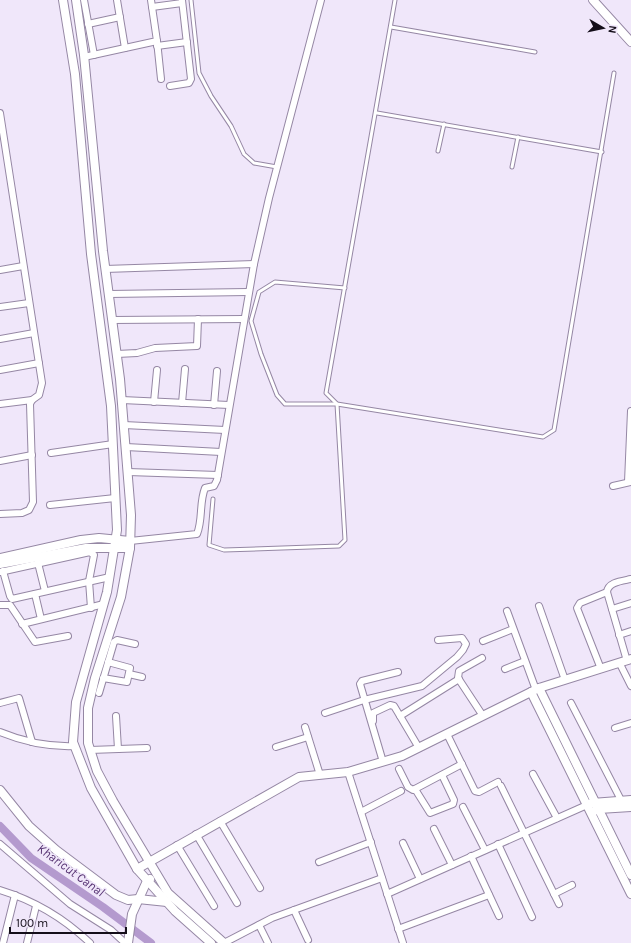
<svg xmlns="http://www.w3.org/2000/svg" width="631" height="943" font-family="Karla,sans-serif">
<rect width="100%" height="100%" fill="#f0e7fa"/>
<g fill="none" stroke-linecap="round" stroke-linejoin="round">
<polyline stroke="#b49ace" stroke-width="8" points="0,826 31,858 103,907 151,943"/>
<defs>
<g id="lane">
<polyline points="191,0 199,73 211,96 231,126 244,154 254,163 277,167"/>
<polyline points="395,0 326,393 337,404 543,437 554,430 614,73"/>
<polyline points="391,27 535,52"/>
<polyline points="377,113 602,152"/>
<polyline points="438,151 444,124"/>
<polyline points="512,167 518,137"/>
<polyline points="213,499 209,545 224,550 339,546 345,540 337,404 285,404 277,395 261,354 251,321 259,292 275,282 345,288"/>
</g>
<g id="street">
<polyline points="84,0 94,55"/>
<polyline points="117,0 125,48"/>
<polyline points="152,7 182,3"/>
<polyline points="88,24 120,17"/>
<polyline points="157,41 161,79"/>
<polyline points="157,46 187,42"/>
<polyline points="84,57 157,41 151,0"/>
<polyline points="170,86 189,83 191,79 182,0"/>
<polyline points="0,113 42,383 39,395 32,400 30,404 33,502 29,510 22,513 0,514"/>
<polyline points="105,269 254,264"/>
<polyline points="0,270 23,266"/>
<polyline points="109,294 248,292"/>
<polyline points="0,307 29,303"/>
<polyline points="112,320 244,319"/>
<polyline points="0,339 34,333"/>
<polyline points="117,354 137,353 155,348 197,346 198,319"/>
<polyline points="0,370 39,363"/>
<polyline points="122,400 229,405"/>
<polyline points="154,402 157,370"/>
<polyline points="182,403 185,369"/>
<polyline points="0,404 32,400"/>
<polyline points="214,405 217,371"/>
<polyline points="124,425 225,430"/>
<polyline points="126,447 221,452"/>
<polyline points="51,453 113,444"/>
<polyline points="0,461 32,455"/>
<polyline points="128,472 218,475"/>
<polyline points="628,482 631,411"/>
<polyline points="613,486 631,482"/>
<polyline points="50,505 115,498"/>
<path d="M130 541 197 534C203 519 199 503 205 488L214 486 217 480 254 264 269 198 321 0"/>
<polyline points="38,563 45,591"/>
<polyline points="3,571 10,596 12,599 110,577"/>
<polyline points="0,572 90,552 94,555 89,581 91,608"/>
<polyline points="35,594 41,619"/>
<polyline points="0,605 10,605 35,642 68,636"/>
<polyline points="539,606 565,680"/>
<polyline points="612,609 631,603"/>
<polyline points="507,611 536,690"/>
<polyline points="22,624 104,604"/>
<polyline points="619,635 631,631"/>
<polyline points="483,641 513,629"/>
<polyline points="482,658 459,671 458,678 483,716"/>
<path d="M627 661 607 592C608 582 622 581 631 579"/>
<polyline points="620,664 631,686"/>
<polyline points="505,669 525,661"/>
<polyline points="601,669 577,608 580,603 607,592"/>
<polyline points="129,674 142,677"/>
<polyline points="103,678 127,682 130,668 108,662"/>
<polyline points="99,693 114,642 117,640 135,644"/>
<polyline points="0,703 19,698 32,742"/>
<polyline points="571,703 621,800"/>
<polyline points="325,713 364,700 422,686 457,657 463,650 466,644 462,638 438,640"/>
<polyline points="116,716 118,749"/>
<polyline points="373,721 373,713 390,705 394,706 400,716"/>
<polyline points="305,727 320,775"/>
<polyline points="615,728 631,723"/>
<path d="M0 732C24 742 49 747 75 746"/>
<polyline points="447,734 475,791 479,792 498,782"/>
<polyline points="276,747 308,737"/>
<polyline points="419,748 400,716 459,679"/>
<polyline points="90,750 147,748"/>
<polyline points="383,762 360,684 362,681 398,672"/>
<polyline points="399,769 408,787 413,790 462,764"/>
<polyline points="348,772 403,943"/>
<polyline points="533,774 557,818"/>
<polyline points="501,786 559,904"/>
<polyline points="415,789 430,813 453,804 454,800 442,775"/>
<polyline points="463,807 485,850"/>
<polyline points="361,812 401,791"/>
<polyline points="220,821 260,888"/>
<polyline points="434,829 452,865"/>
<polyline points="196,834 237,903"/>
<polyline points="403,843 420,879"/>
<polyline points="0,844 70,904 111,930 125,943"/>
<polyline points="498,844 532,917"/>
<polyline points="177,845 214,906"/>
<polyline points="471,856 499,916"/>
<polyline points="319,862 371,842"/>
<path d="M0 890C33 900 65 919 90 943"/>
<polyline points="387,894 587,805"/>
<polyline points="554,894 572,885"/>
<polyline points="294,910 308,940"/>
<polyline points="259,925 268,943"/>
<polyline points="398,929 489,895"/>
<polyline points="3,943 15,895"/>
<polyline points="27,943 36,906"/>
<polyline points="224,943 272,918 382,878"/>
</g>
<g id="secondary">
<polyline points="63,0 75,74 91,254 111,406 117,530 107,592 76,702 73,742 91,788 137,869 175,911 211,943"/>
<polyline points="76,0 84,55 103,251 120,379 131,515 130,548 121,597 95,678 88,708 88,743 97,771 113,801 168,893 224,943"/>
<polyline points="593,0 631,42"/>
<polyline points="0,558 81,540 99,538 130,541"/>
<polyline points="0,564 86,548 130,548"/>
<polyline points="539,688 631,875"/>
<polyline points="531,692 631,894"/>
<polyline points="0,790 29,826 56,850 116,895 128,900 138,899 167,902"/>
<polyline points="592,803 631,800"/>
<polyline points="594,811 599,809 631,807"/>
<polyline points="137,869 299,777 348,772 402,756 539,688 631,659"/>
<polyline points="128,943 132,914 147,881 150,879"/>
</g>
</defs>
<use href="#lane" stroke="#9587a4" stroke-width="5"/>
<use href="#street" stroke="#9587a4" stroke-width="8"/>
<use href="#secondary" stroke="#9587a4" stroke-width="10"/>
<use href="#lane" stroke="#fff" stroke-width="3"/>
<use href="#street" stroke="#fff" stroke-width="6"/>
<use href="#secondary" stroke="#fff" stroke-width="8"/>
</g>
<g text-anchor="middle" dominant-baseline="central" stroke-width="3" stroke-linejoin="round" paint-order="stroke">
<g font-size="13" font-style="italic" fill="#573473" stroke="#f0e7fa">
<text transform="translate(71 870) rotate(36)">Kharicut Canal</text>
</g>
</g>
<g transform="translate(603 28) rotate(99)" stroke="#f0e7fa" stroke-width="3" paint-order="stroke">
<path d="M0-3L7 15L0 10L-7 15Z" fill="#140e19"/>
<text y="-6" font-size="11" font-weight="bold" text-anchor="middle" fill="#140e19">N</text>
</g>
<path d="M10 927v6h116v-6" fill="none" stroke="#140e19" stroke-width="2"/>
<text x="16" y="927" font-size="12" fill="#140e19" stroke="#f0e7fa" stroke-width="3" paint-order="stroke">100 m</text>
</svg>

> _EXERCISE DIRECTIONS_:
For this exercise, retype the data above exactly and skip every image.

> _TASK SOLUTION_:
<svg xmlns="http://www.w3.org/2000/svg" width="631" height="943" font-family="Karla,sans-serif">
<rect width="100%" height="100%" fill="#f0e7fa"/>
<g fill="none" stroke-linecap="round" stroke-linejoin="round">
<polyline stroke="#b49ace" stroke-width="8" points="0,826 31,858 103,907 151,943"/>
<defs>
<g id="lane">
<polyline points="191,0 199,73 211,96 231,126 244,154 254,163 277,167"/>
<polyline points="395,0 326,393 337,404 543,437 554,430 614,73"/>
<polyline points="391,27 535,52"/>
<polyline points="377,113 602,152"/>
<polyline points="438,151 444,124"/>
<polyline points="512,167 518,137"/>
<polyline points="213,499 209,545 224,550 339,546 345,540 337,404 285,404 277,395 261,354 251,321 259,292 275,282 345,288"/>
</g>
<g id="street">
<polyline points="84,0 94,55"/>
<polyline points="117,0 125,48"/>
<polyline points="152,7 182,3"/>
<polyline points="88,24 120,17"/>
<polyline points="157,41 161,79"/>
<polyline points="157,46 187,42"/>
<polyline points="84,57 157,41 151,0"/>
<polyline points="170,86 189,83 191,79 182,0"/>
<polyline points="0,113 42,383 39,395 32,400 30,404 33,502 29,510 22,513 0,514"/>
<polyline points="105,269 254,264"/>
<polyline points="0,270 23,266"/>
<polyline points="109,294 248,292"/>
<polyline points="0,307 29,303"/>
<polyline points="112,320 244,319"/>
<polyline points="0,339 34,333"/>
<polyline points="117,354 137,353 155,348 197,346 198,319"/>
<polyline points="0,370 39,363"/>
<polyline points="122,400 229,405"/>
<polyline points="154,402 157,370"/>
<polyline points="182,403 185,369"/>
<polyline points="0,404 32,400"/>
<polyline points="214,405 217,371"/>
<polyline points="124,425 225,430"/>
<polyline points="126,447 221,452"/>
<polyline points="51,453 113,444"/>
<polyline points="0,461 32,455"/>
<polyline points="128,472 218,475"/>
<polyline points="628,482 631,411"/>
<polyline points="613,486 631,482"/>
<polyline points="50,505 115,498"/>
<path d="M130 541 197 534C203 519 199 503 205 488L214 486 217 480 254 264 269 198 321 0"/>
<polyline points="38,563 45,591"/>
<polyline points="3,571 10,596 12,599 110,577"/>
<polyline points="0,572 90,552 94,555 89,581 91,608"/>
<polyline points="35,594 41,619"/>
<polyline points="0,605 10,605 35,642 68,636"/>
<polyline points="539,606 565,680"/>
<polyline points="612,609 631,603"/>
<polyline points="507,611 536,690"/>
<polyline points="22,624 104,604"/>
<polyline points="619,635 631,631"/>
<polyline points="483,641 513,629"/>
<polyline points="482,658 459,671 458,678 483,716"/>
<path d="M627 661 607 592C608 582 622 581 631 579"/>
<polyline points="620,664 631,686"/>
<polyline points="505,669 525,661"/>
<polyline points="601,669 577,608 580,603 607,592"/>
<polyline points="129,674 142,677"/>
<polyline points="103,678 127,682 130,668 108,662"/>
<polyline points="99,693 114,642 117,640 135,644"/>
<polyline points="0,703 19,698 32,742"/>
<polyline points="571,703 621,800"/>
<polyline points="325,713 364,700 422,686 457,657 463,650 466,644 462,638 438,640"/>
<polyline points="116,716 118,749"/>
<polyline points="373,721 373,713 390,705 394,706 400,716"/>
<polyline points="305,727 320,775"/>
<polyline points="615,728 631,723"/>
<path d="M0 732C24 742 49 747 75 746"/>
<polyline points="447,734 475,791 479,792 498,782"/>
<polyline points="276,747 308,737"/>
<polyline points="419,748 400,716 459,679"/>
<polyline points="90,750 147,748"/>
<polyline points="383,762 360,684 362,681 398,672"/>
<polyline points="399,769 408,787 413,790 462,764"/>
<polyline points="348,772 403,943"/>
<polyline points="533,774 557,818"/>
<polyline points="501,786 559,904"/>
<polyline points="415,789 430,813 453,804 454,800 442,775"/>
<polyline points="463,807 485,850"/>
<polyline points="361,812 401,791"/>
<polyline points="220,821 260,888"/>
<polyline points="434,829 452,865"/>
<polyline points="196,834 237,903"/>
<polyline points="403,843 420,879"/>
<polyline points="0,844 70,904 111,930 125,943"/>
<polyline points="498,844 532,917"/>
<polyline points="177,845 214,906"/>
<polyline points="471,856 499,916"/>
<polyline points="319,862 371,842"/>
<path d="M0 890C33 900 65 919 90 943"/>
<polyline points="387,894 587,805"/>
<polyline points="554,894 572,885"/>
<polyline points="294,910 308,940"/>
<polyline points="259,925 268,943"/>
<polyline points="398,929 489,895"/>
<polyline points="3,943 15,895"/>
<polyline points="27,943 36,906"/>
<polyline points="224,943 272,918 382,878"/>
</g>
<g id="secondary">
<polyline points="63,0 75,74 91,254 111,406 117,530 107,592 76,702 73,742 91,788 137,869 175,911 211,943"/>
<polyline points="76,0 84,55 103,251 120,379 131,515 130,548 121,597 95,678 88,708 88,743 97,771 113,801 168,893 224,943"/>
<polyline points="593,0 631,42"/>
<polyline points="0,558 81,540 99,538 130,541"/>
<polyline points="0,564 86,548 130,548"/>
<polyline points="539,688 631,875"/>
<polyline points="531,692 631,894"/>
<polyline points="0,790 29,826 56,850 116,895 128,900 138,899 167,902"/>
<polyline points="592,803 631,800"/>
<polyline points="594,811 599,809 631,807"/>
<polyline points="137,869 299,777 348,772 402,756 539,688 631,659"/>
<polyline points="128,943 132,914 147,881 150,879"/>
</g>
</defs>
<use href="#lane" stroke="#9587a4" stroke-width="5"/>
<use href="#street" stroke="#9587a4" stroke-width="8"/>
<use href="#secondary" stroke="#9587a4" stroke-width="10"/>
<use href="#lane" stroke="#fff" stroke-width="3"/>
<use href="#street" stroke="#fff" stroke-width="6"/>
<use href="#secondary" stroke="#fff" stroke-width="8"/>
</g>
<g text-anchor="middle" dominant-baseline="central" stroke-width="3" stroke-linejoin="round" paint-order="stroke">
<g font-size="13" font-style="italic" fill="#573473" stroke="#f0e7fa">
<text transform="translate(71 870) rotate(36)">Kharicut Canal</text>
</g>
</g>
<g transform="translate(603 28) rotate(99)" stroke="#f0e7fa" stroke-width="3" paint-order="stroke">
<path d="M0-3L7 15L0 10L-7 15Z" fill="#140e19"/>
<text y="-6" font-size="11" font-weight="bold" text-anchor="middle" fill="#140e19">N</text>
</g>
<path d="M10 927v6h116v-6" fill="none" stroke="#140e19" stroke-width="2"/>
<text x="16" y="927" font-size="12" fill="#140e19" stroke="#f0e7fa" stroke-width="3" paint-order="stroke">100 m</text>
</svg>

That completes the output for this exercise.